Zamora, 22 mayo 2023
Antonio Fernández, licenciado en Sociología

         Ignorar que es infinito lo que nos falta por saber es crasa imbecilidad, por mucho que, en la actualidad, nuestra ciencia nos haya permitido romper alguna de las barreras de nuestro propio sistema solar: de hecho estamos en la línea de la página del libro de la ciencia.

         Desde sus comienzos, la ciencia humana, aunque busca y ansía la certeza, no pasa de ser un lento, parcial y vacilante descubrimiento de pequeñas realidades y múltiples apariencias, siempre como en una burbuja dentro del misterio; tanto peor si reniega de lo que no comprende y cae en la bobalicona veneración de sus propias fantasías.

         Diferente es buscar con paciencia y humildad para no desvariar y sí descubrir lo preciso para seguir adelante, tanto mejor si se tropieza con la sabiduría que "va por todas partes buscando a los que se hacen dignos de ella; se les muestra benévola en los caminos y les sale al encuentro en todos sus pensamientos. Porque su comienzo, el s seguro, es el deseo de instruirse, procurar instruirse es amarla, amarla es guardar sus leyes" (Sb 6, 16-18).

         Fuera de la órbita judeo-cristiana, allá por el s. IV a.C y según Jenofonte, Sócrates, un humilde y realista observador de su tiempo, "no discurría sino de asuntos humanos, estudiando qué es lo piadoso, qué lo sacrílego; qué es lo honesto, qué lo vergonzoso; qué es lo justo, qué lo injusto; qué es sensatez, qué insensatez; qué la valentía, qué la cobardía; qué el estado, qué el gobernante; qué mandar y quién el que manda, y, en general, acerca de todo aquello cuyo conocimiento estaba convencido de que hacia a los hombres perfectos, cuya ignorancia, en cambio, los degrada, con razón, haciéndolos esclavos" (Memorables, I, 1, 17).

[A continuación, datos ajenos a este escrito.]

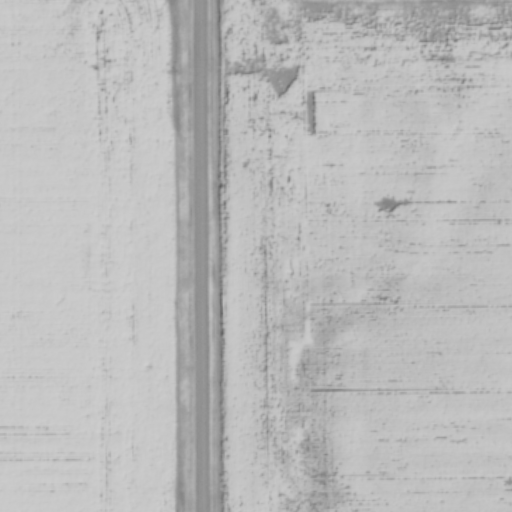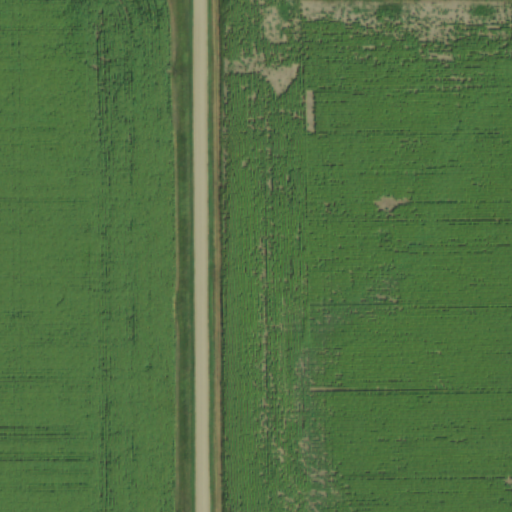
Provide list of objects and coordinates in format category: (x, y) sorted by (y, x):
road: (201, 256)
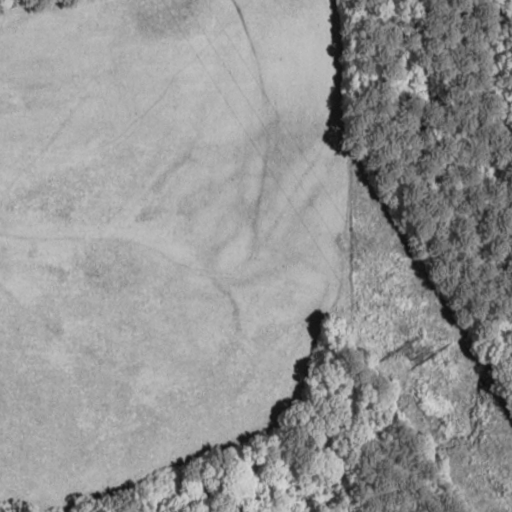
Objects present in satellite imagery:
power tower: (413, 357)
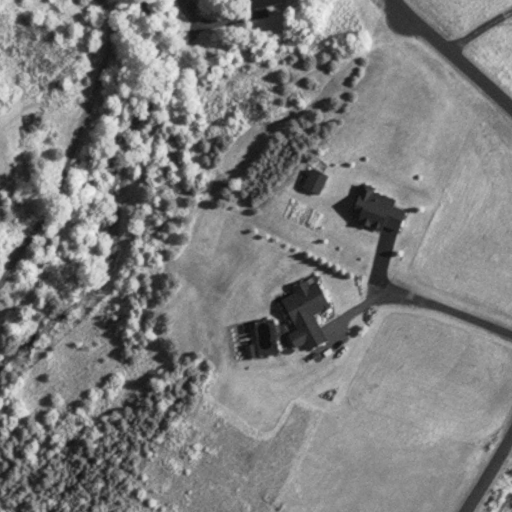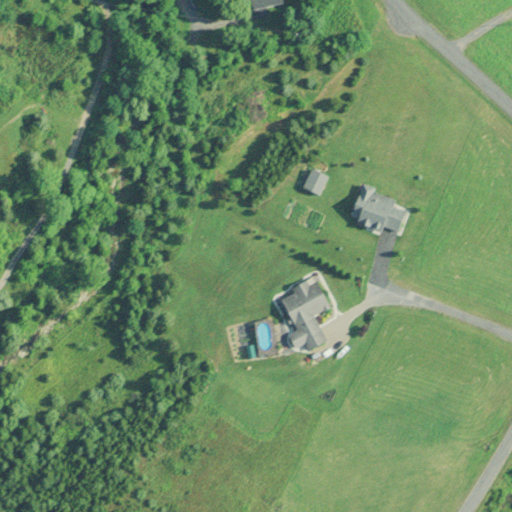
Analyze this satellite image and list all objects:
building: (261, 7)
road: (71, 141)
building: (376, 210)
road: (495, 233)
road: (447, 311)
building: (303, 313)
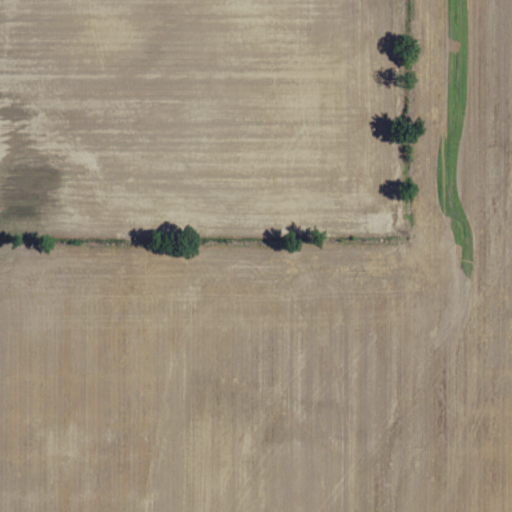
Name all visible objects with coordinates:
crop: (205, 120)
crop: (286, 338)
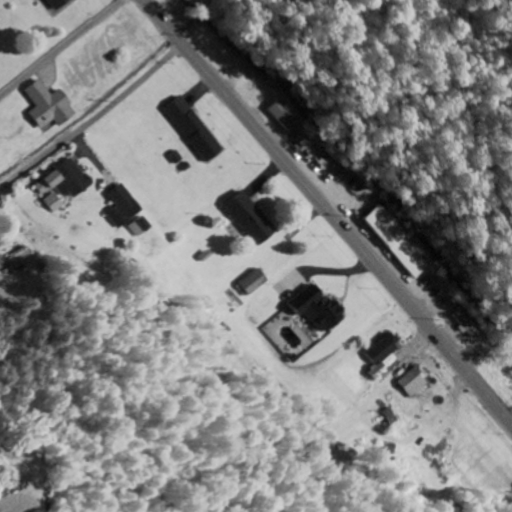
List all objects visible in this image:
building: (56, 3)
road: (61, 48)
building: (47, 106)
building: (284, 116)
road: (91, 118)
building: (192, 130)
building: (66, 181)
building: (58, 203)
building: (124, 207)
road: (327, 210)
building: (250, 219)
building: (142, 227)
building: (396, 243)
building: (4, 265)
building: (255, 283)
building: (317, 308)
road: (481, 350)
building: (384, 356)
building: (416, 383)
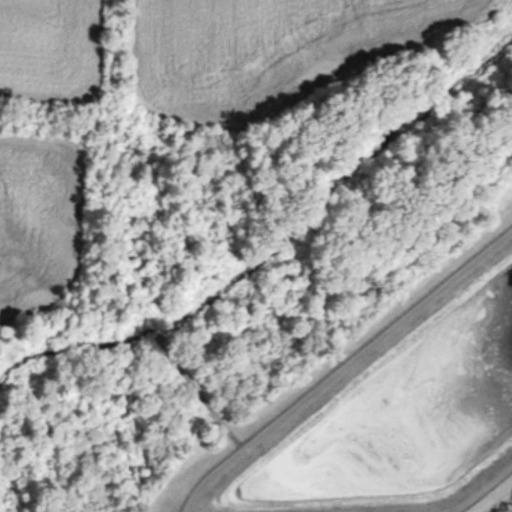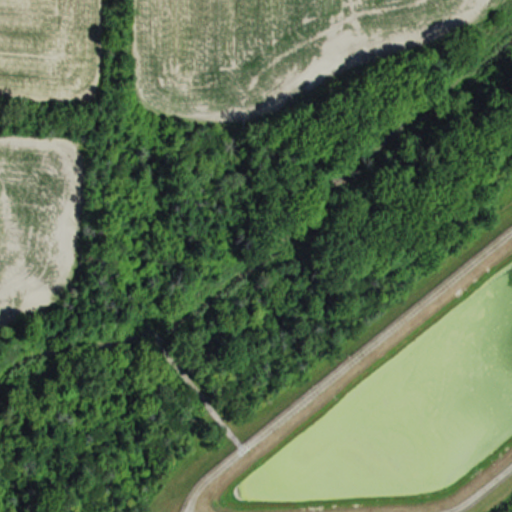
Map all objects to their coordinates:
river: (262, 286)
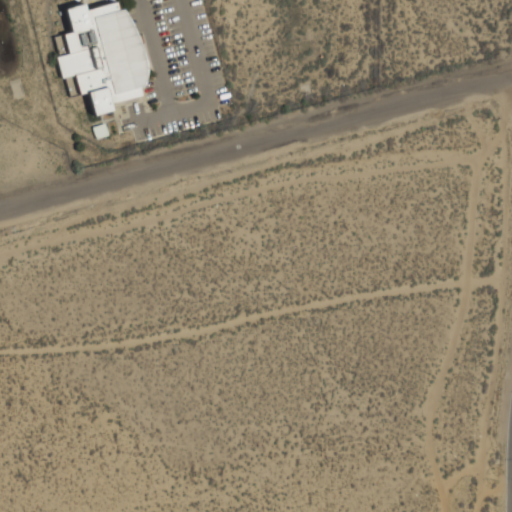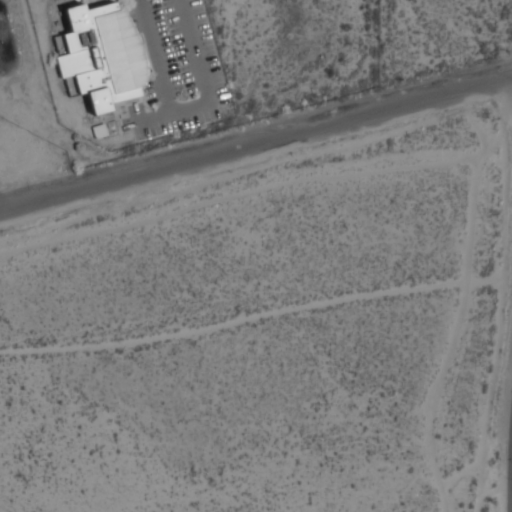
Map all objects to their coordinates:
building: (105, 54)
building: (101, 56)
road: (256, 147)
road: (511, 493)
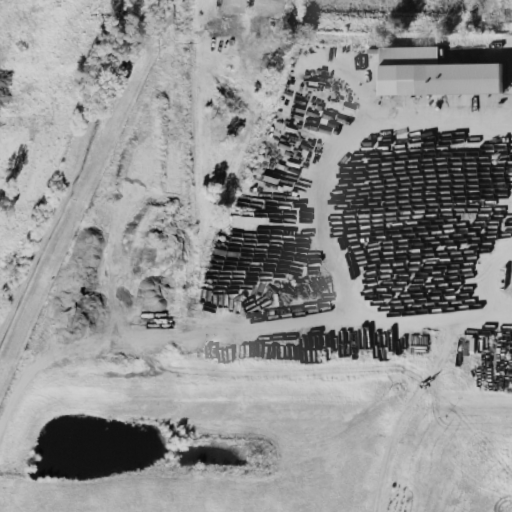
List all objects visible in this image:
building: (434, 72)
road: (315, 199)
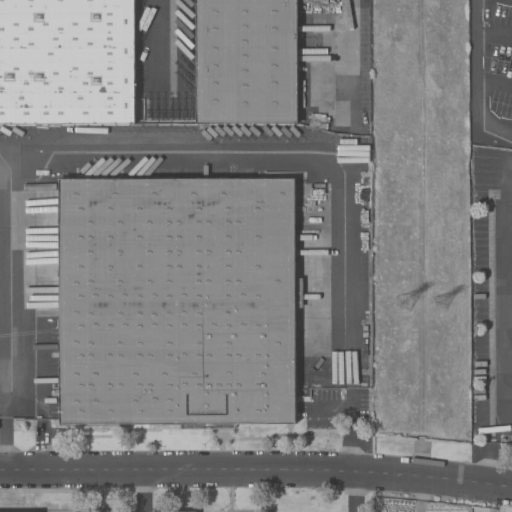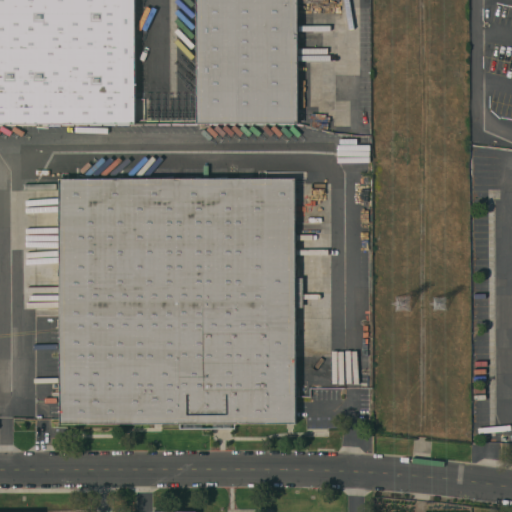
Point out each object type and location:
road: (348, 43)
road: (157, 51)
building: (67, 61)
building: (246, 61)
building: (69, 62)
building: (250, 63)
road: (477, 81)
road: (180, 152)
road: (34, 170)
road: (343, 252)
building: (181, 298)
building: (176, 300)
power tower: (453, 303)
power tower: (416, 307)
road: (9, 313)
road: (501, 338)
road: (352, 387)
road: (352, 405)
road: (352, 419)
road: (40, 422)
road: (256, 471)
road: (137, 491)
building: (172, 511)
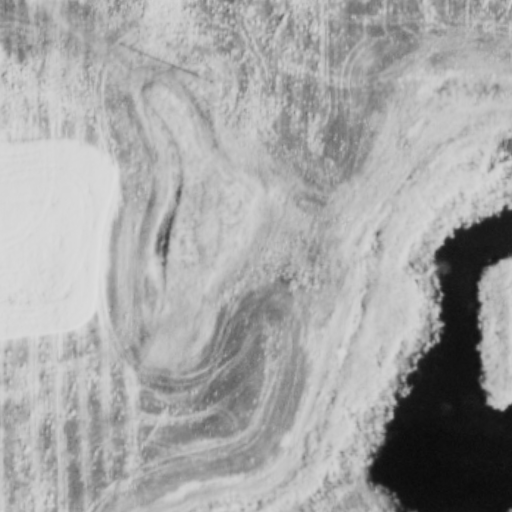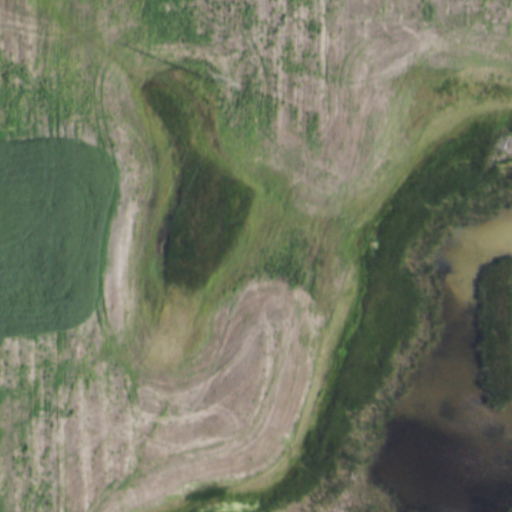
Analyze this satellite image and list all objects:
power tower: (202, 68)
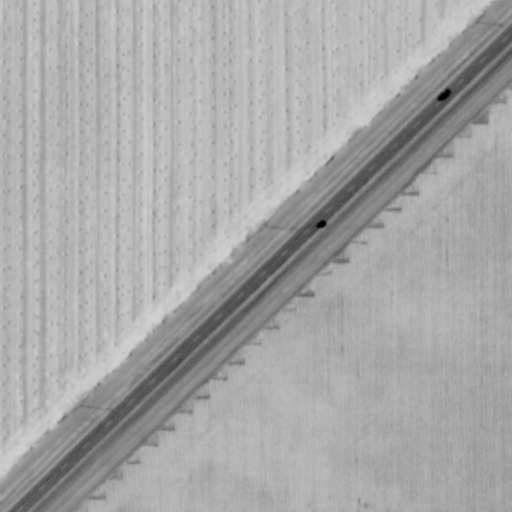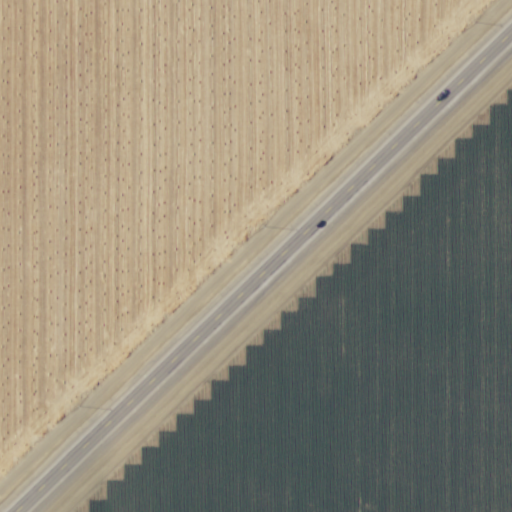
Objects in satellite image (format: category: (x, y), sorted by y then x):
road: (271, 280)
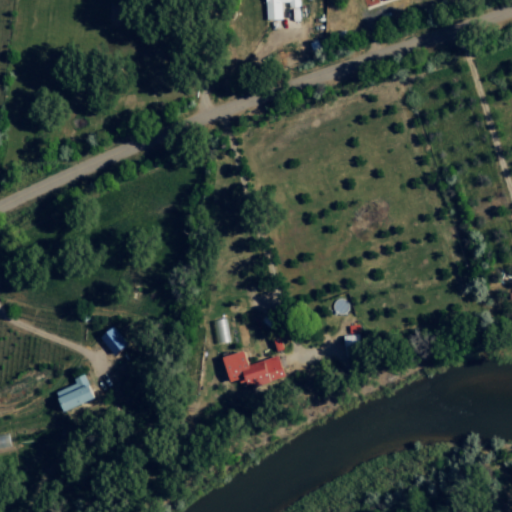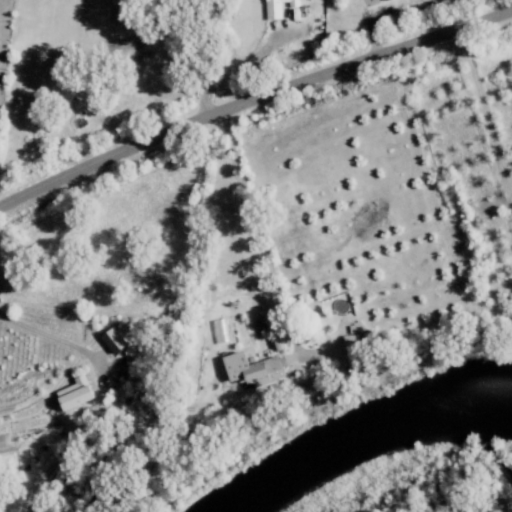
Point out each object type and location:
road: (253, 102)
building: (218, 329)
building: (245, 369)
building: (66, 393)
river: (383, 440)
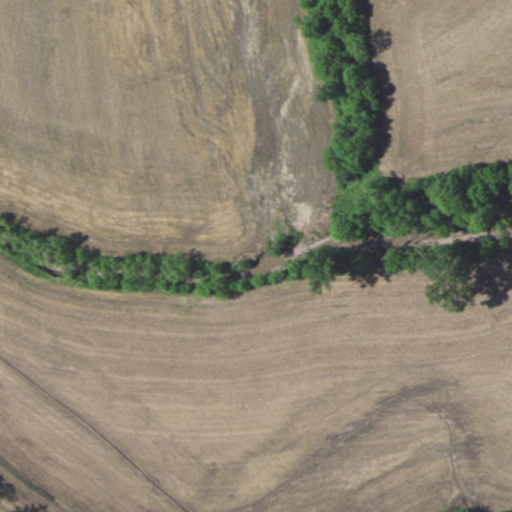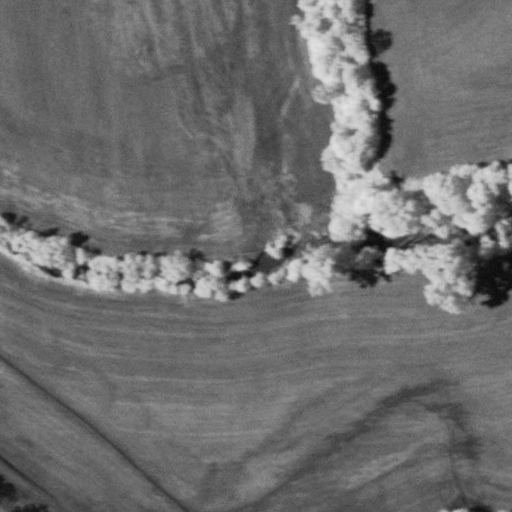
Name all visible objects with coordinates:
river: (245, 282)
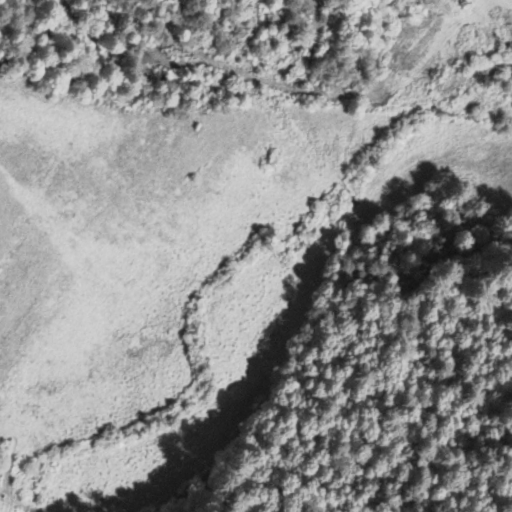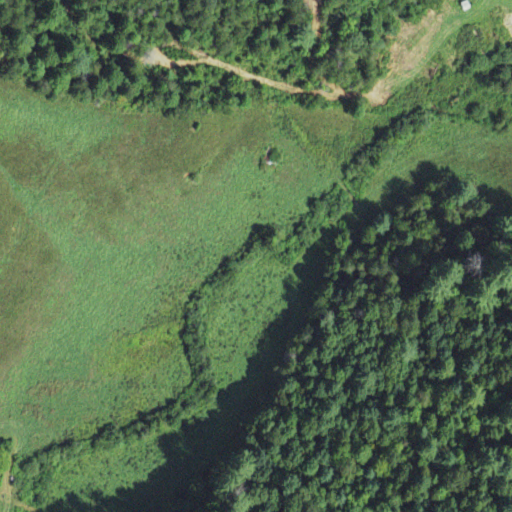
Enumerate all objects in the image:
road: (421, 61)
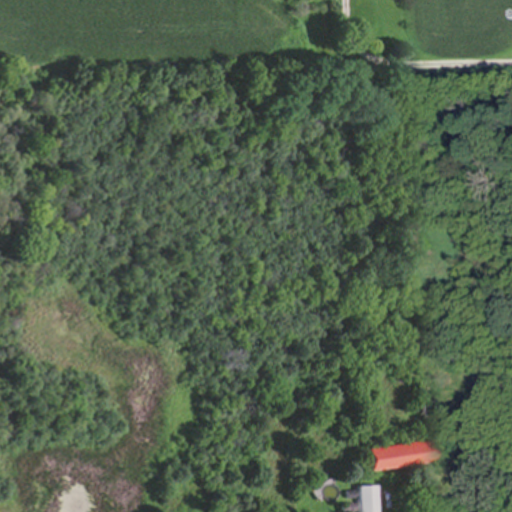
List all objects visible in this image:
road: (403, 65)
building: (389, 455)
building: (395, 455)
building: (344, 493)
building: (361, 498)
building: (364, 498)
building: (432, 500)
building: (341, 507)
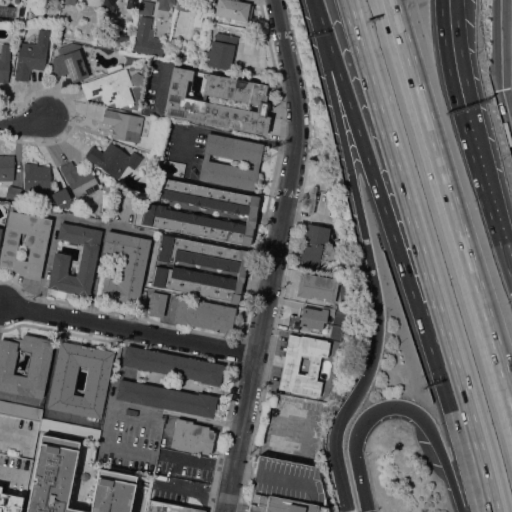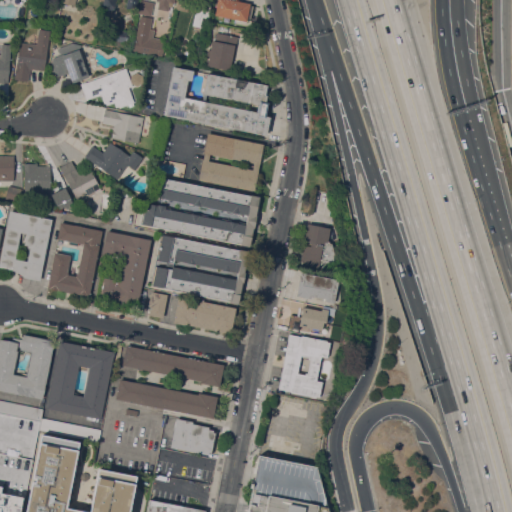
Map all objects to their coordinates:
building: (208, 0)
building: (68, 1)
building: (107, 3)
building: (108, 4)
building: (130, 4)
building: (163, 4)
building: (164, 4)
building: (181, 5)
building: (145, 7)
building: (230, 9)
building: (233, 9)
road: (316, 18)
building: (511, 29)
building: (145, 30)
building: (225, 30)
building: (122, 35)
building: (146, 38)
building: (201, 49)
building: (219, 50)
building: (221, 50)
building: (30, 55)
building: (31, 55)
road: (445, 56)
building: (3, 61)
building: (68, 62)
building: (68, 62)
road: (500, 65)
building: (4, 67)
building: (136, 78)
building: (108, 88)
building: (110, 88)
building: (215, 101)
building: (217, 102)
road: (348, 103)
road: (331, 105)
road: (24, 123)
building: (121, 124)
building: (123, 124)
road: (226, 133)
building: (110, 158)
building: (112, 159)
building: (228, 161)
building: (229, 161)
building: (5, 166)
building: (6, 167)
road: (397, 174)
building: (34, 178)
building: (35, 179)
building: (79, 181)
building: (72, 185)
building: (107, 188)
building: (12, 193)
building: (61, 198)
road: (451, 198)
road: (484, 200)
building: (125, 202)
building: (201, 211)
building: (203, 212)
building: (0, 230)
building: (23, 243)
building: (24, 243)
building: (313, 244)
building: (317, 248)
road: (275, 256)
building: (73, 259)
building: (74, 259)
road: (401, 262)
building: (123, 266)
building: (124, 266)
building: (197, 267)
building: (199, 268)
building: (317, 287)
building: (314, 288)
building: (154, 302)
building: (156, 303)
building: (202, 314)
building: (204, 314)
building: (337, 317)
road: (375, 317)
building: (311, 318)
building: (307, 319)
road: (130, 330)
building: (23, 364)
building: (170, 364)
building: (301, 364)
building: (172, 365)
building: (301, 365)
building: (25, 366)
building: (78, 379)
building: (79, 379)
road: (229, 394)
building: (163, 397)
building: (165, 398)
road: (135, 407)
building: (20, 410)
building: (131, 412)
road: (370, 413)
building: (40, 416)
building: (69, 429)
road: (467, 430)
building: (190, 436)
building: (191, 436)
road: (160, 469)
building: (85, 476)
building: (70, 480)
building: (72, 481)
road: (340, 483)
building: (283, 486)
road: (452, 487)
building: (284, 488)
building: (9, 502)
building: (9, 503)
building: (167, 507)
building: (167, 507)
traffic signals: (366, 509)
road: (366, 510)
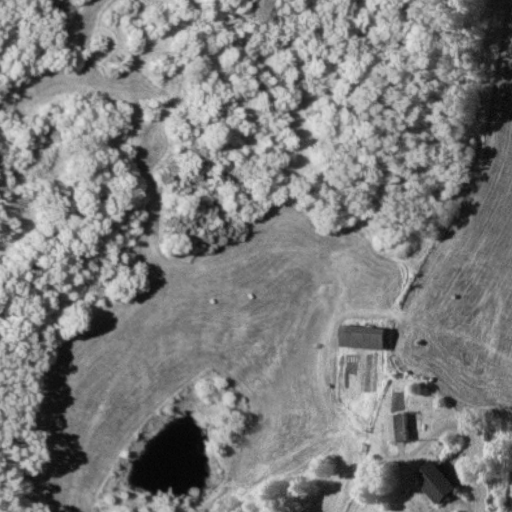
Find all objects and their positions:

         Según Aristóteles, maestro de maestros, Sócrates "se ocupó de lo concerniente al ethos, buscando lo universal y siendo el primero en ejercitar su pensamiento, en definir" (Metafísica, 987b). En tratar de definir, más bien, apuntamos nosotros puesto que él mismo cifraba su sabiduría en el "saber que no sabía nada". Claro que, incapaz de resistirse al afán de aprender a encauzar su conducta de la mejor de las posibles maneras, vivió preocupado de lo que hacían y pensaban sus conciudadanos para sacar sus propias conclusiones: "Ni las estrellas, ni los árboles, ni los montes me dicen nada; pero sí los hombres de la ciudad".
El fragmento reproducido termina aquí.